Задания:
A - Перепишите из фрагмента о евразийском содружестве отрывок, начиная со слов «Во-вторых, между-бытность само-различия» и заканчивая словами «соотносится со… смертью.».
B - Какими вводными словами во фрагменте о евразийском содружестве открываются абзацы с перечислением особенностей? Выпишите их все по порядку.

Эта догадка подтверждается, по крайней мере, тремя особенностями культурно-исторического бытия евразийского пространства.

Во-первых, евразийское содружество действительно основывается на совместности и даже, можно сказать, со-вместительности его устроения по известному принципу восточной мысли: «вещи вмещают друг друга», «тьма вещей – как сеть, в которой нет начала» (Чжуан-цзы). Поистине, разделяя мир, мы разделяем нашу совместность.

Во-вторых, между-бытность само-различия утверждает бесконечность в самой конечности всего сущего, точнее, всего, что бывает. В нем и благодаря ему становится возможной сама освобожденность свободы. В фольклоре русских казаков не зря воспевается вольная воля, и последняя с неумолимой закономерностью соотносится со… смертью.

В-третьих, евразийское содружество не нуждается в трансцендентных или формальных принципах организации общества и политики. Азиатские общества, не исключая Россию с ее приверженностью к ритуалистической религии, сплочены не идеями и даже не ценностями, а опытом постижения глубочайших основ сознания, который обеспечивает нерушимое единение людей вне и помимо общественных институтов.

Содержимое набора данных:

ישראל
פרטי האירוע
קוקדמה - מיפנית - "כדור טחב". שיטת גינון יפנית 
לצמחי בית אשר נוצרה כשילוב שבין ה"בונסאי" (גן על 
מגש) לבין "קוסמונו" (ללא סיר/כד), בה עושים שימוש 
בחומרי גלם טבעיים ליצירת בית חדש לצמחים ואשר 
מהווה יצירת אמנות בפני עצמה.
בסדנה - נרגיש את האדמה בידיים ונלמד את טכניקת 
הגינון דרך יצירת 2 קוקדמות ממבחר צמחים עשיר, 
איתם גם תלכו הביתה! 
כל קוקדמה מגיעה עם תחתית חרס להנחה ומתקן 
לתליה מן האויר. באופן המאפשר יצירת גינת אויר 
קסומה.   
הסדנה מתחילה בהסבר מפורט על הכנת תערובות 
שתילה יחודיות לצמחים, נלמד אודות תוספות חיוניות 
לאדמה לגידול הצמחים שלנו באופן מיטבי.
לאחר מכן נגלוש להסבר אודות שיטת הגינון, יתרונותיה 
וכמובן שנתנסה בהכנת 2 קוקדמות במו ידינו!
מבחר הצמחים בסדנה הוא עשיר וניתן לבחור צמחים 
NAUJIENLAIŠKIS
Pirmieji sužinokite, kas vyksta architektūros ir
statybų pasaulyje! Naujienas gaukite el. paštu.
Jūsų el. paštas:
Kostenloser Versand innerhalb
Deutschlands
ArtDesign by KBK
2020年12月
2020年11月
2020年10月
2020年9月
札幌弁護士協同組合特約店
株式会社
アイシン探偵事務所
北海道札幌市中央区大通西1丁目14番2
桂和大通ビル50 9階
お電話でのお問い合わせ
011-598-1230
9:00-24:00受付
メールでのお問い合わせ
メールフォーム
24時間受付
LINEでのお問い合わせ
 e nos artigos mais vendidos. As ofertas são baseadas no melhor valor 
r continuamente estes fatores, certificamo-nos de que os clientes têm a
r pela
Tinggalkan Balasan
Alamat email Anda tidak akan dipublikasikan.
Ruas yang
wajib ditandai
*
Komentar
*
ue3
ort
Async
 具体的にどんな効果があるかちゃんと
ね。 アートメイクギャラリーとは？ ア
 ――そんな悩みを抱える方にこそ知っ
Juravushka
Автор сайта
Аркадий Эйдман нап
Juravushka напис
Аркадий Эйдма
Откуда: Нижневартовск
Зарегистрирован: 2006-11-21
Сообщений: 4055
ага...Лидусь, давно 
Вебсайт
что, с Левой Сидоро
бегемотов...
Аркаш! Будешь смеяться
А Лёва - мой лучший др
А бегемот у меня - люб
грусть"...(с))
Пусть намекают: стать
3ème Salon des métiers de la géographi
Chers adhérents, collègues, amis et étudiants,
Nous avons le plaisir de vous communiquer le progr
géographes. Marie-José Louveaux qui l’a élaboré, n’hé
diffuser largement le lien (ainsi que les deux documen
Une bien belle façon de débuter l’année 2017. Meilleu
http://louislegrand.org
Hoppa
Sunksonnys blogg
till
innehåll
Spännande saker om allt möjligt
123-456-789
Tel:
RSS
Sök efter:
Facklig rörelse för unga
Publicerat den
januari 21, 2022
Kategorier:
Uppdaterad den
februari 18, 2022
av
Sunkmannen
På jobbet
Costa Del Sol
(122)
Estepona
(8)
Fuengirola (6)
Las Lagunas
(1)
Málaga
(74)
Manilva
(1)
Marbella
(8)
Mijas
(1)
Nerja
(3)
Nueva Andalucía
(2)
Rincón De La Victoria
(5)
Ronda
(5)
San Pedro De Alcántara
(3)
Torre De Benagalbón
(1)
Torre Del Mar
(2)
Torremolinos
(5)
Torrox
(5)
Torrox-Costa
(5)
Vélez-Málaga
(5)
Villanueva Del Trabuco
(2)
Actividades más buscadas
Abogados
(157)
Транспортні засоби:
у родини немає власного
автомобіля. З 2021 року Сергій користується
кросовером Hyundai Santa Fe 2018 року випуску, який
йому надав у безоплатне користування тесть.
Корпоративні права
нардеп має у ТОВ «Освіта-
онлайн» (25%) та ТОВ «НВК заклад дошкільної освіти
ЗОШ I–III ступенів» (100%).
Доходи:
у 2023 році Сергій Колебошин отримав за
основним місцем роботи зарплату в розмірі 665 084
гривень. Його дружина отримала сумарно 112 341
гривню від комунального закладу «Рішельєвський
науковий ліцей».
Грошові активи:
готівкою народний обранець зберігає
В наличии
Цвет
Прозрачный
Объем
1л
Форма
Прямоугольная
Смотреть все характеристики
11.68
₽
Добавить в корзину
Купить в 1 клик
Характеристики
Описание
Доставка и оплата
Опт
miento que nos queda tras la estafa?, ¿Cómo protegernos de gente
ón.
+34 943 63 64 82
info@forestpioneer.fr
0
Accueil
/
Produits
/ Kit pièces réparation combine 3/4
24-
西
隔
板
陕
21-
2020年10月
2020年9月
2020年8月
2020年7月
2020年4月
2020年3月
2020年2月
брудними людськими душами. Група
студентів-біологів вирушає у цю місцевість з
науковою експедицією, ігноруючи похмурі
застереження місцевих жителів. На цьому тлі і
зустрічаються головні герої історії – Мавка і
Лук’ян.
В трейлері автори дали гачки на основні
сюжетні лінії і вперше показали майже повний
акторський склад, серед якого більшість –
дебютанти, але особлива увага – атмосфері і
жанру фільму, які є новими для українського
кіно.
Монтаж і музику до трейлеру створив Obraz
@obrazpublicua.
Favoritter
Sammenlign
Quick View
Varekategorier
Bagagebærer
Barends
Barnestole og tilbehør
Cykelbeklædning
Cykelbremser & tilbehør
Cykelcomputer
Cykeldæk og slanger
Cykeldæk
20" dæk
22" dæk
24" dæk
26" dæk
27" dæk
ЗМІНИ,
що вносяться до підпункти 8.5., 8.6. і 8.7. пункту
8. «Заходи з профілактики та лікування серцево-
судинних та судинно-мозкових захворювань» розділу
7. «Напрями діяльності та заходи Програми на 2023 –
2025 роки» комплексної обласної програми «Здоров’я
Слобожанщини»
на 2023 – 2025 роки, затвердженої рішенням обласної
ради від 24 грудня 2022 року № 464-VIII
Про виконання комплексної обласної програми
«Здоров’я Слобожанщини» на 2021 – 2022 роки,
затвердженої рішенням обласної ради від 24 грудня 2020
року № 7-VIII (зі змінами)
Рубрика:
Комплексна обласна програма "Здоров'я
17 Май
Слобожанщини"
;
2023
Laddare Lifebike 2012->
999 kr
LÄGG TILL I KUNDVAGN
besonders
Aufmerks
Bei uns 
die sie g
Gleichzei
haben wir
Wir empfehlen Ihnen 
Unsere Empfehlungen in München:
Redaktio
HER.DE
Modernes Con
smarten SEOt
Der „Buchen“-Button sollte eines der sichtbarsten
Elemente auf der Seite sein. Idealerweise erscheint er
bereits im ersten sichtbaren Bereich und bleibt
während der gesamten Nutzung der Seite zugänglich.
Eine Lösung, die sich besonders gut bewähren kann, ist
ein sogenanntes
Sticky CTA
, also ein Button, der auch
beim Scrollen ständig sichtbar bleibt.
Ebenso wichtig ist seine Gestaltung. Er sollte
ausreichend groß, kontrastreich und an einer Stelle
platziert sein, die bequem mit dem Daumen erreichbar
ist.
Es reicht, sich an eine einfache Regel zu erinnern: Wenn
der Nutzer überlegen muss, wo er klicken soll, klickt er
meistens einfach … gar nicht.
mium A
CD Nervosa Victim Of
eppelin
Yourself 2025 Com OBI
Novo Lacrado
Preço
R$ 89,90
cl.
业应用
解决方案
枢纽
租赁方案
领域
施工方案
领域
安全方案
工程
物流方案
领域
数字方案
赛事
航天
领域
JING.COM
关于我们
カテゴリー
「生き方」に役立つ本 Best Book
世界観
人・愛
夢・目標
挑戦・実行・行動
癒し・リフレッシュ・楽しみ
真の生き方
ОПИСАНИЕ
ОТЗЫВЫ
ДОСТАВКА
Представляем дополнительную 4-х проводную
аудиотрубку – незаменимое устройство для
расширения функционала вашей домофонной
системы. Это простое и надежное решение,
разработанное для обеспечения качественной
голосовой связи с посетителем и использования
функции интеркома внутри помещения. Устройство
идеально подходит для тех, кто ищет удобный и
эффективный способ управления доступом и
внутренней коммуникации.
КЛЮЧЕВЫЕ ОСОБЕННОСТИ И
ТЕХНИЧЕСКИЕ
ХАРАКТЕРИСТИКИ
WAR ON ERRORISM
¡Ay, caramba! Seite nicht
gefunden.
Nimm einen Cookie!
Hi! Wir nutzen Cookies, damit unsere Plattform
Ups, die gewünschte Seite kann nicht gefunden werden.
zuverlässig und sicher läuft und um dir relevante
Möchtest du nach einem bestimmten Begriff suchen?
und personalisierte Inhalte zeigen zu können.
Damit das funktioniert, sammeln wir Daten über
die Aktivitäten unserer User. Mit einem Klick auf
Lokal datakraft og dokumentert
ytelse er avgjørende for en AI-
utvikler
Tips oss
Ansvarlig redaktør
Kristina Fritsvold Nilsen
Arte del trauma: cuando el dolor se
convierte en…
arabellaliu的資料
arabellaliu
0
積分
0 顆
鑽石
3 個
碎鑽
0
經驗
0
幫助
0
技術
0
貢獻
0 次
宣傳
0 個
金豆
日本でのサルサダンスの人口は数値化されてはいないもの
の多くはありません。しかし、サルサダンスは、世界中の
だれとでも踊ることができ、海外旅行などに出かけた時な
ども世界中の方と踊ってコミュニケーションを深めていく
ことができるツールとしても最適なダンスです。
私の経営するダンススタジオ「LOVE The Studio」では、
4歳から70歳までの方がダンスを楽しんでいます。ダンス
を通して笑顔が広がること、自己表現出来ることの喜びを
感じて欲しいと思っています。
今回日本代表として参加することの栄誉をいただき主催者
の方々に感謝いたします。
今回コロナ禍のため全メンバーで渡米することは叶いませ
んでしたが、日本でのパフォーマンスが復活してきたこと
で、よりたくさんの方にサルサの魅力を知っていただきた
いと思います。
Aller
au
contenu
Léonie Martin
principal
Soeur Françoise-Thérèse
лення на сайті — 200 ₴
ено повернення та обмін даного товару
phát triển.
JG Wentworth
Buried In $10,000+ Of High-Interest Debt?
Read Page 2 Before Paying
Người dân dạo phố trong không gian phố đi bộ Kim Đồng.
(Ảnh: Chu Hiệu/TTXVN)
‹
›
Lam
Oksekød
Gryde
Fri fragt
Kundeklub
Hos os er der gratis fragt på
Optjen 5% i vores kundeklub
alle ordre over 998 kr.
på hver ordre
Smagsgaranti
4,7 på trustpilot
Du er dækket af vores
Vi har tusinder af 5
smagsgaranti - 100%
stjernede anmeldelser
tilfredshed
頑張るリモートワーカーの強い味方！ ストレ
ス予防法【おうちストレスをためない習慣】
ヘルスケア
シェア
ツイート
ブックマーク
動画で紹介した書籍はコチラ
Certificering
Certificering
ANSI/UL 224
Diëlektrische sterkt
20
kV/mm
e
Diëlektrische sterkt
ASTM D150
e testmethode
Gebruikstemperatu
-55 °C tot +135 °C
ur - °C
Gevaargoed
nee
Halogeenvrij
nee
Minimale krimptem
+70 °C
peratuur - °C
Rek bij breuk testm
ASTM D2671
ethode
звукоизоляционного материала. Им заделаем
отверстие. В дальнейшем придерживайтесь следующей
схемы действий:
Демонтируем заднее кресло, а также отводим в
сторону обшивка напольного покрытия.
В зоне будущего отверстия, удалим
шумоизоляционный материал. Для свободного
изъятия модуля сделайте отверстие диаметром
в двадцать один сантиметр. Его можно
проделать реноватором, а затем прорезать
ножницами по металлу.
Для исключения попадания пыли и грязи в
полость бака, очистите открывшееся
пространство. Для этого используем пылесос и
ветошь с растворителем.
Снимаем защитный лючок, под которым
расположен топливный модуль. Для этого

Ответы к заданиям:
A -
Во-вторых, между-бытность само-различия утверждает бесконечность в самой конечности всего сущего, точнее, всего, что бывает. В нем и благодаря ему становится возможной сама освобожденность свободы. В фольклоре русских казаков не зря воспевается вольная воля, и последняя с неумолимой закономерностью соотносится со… смертью.

B - Во-первых, во-вторых, в-третьих.